Not That Kind Of Girl Lena Dunham

I picked up ‘Not That Kind Of Girl’ not because I wanted a representation of an entire person, gender or period, but because ‘Girls’ affected me so much that I couldn’t help but crave more resolve, more connection and in simple print I got so much more than that.  It gave way to this complex idea I weighed with that to feel awful something horrific had to happen. This fresh breath that people do fall to thoughts that may seem trivial to others is a notion that I have never consented myself before.  A permission that I would not and could not accept as normal before, regardless of how many times I heard it said.  

So after something I can attach no time scale to I would say I finished ‘Not That Kind Of Girl’ with a new grasp of my life.

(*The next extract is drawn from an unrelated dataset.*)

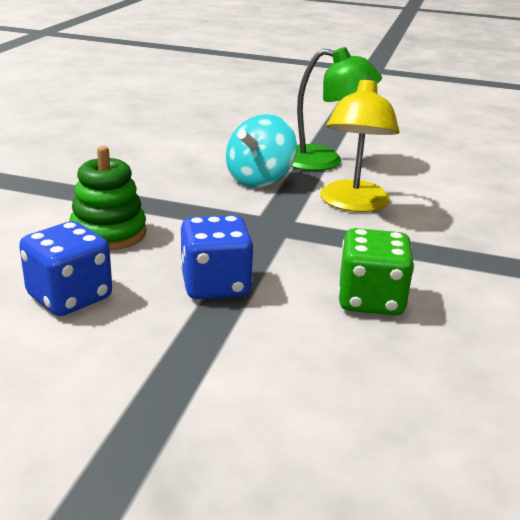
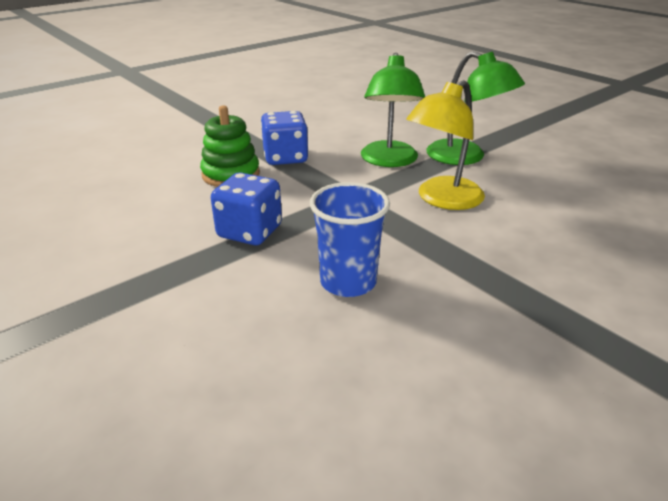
camera: 35 degrees right, 5 degrees up
(69, 297) = (153, 211): blue dice -> blue dice (285, 158)
(259, 180) = (389, 161): turquoise spinning top -> green lamp
(371, 300) = (348, 282): green dice -> blue cup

I titled this post ‘What ‘Not That Kind Of Girl’ Means To Me’ but I have barely spoken about the book itself, something I feel you should take into account. This book has made me feel human and not flawed, an awareness that we should all consume. Lena’s self exposure has brought real thoughts, behaviors, interactions and experiences to the common ground, accepted and accessible.

A friend recently told me that he thinks that I prefer to talk to strangers and I still cannot figure out if he is right or if I just want to put it out there, this exposure is my own kind of self therapy as if the best way to understand something is to write it down and to make it tangible.  So I may not have mentioned ‘Not That Kind Of Girl’ very often but I hope I have reiterated just how raw, refreshing and brilliant it is to read something so accessible.  I have been stuck in a peculiar place for a long time and this is the first time I have felt lifted from it.  Where the media has lost its focus on the face of sex there is so much more intertwined beneath it and in Lena’s exposure I have found relief, and I do not think it is possible to thank someone enough for that.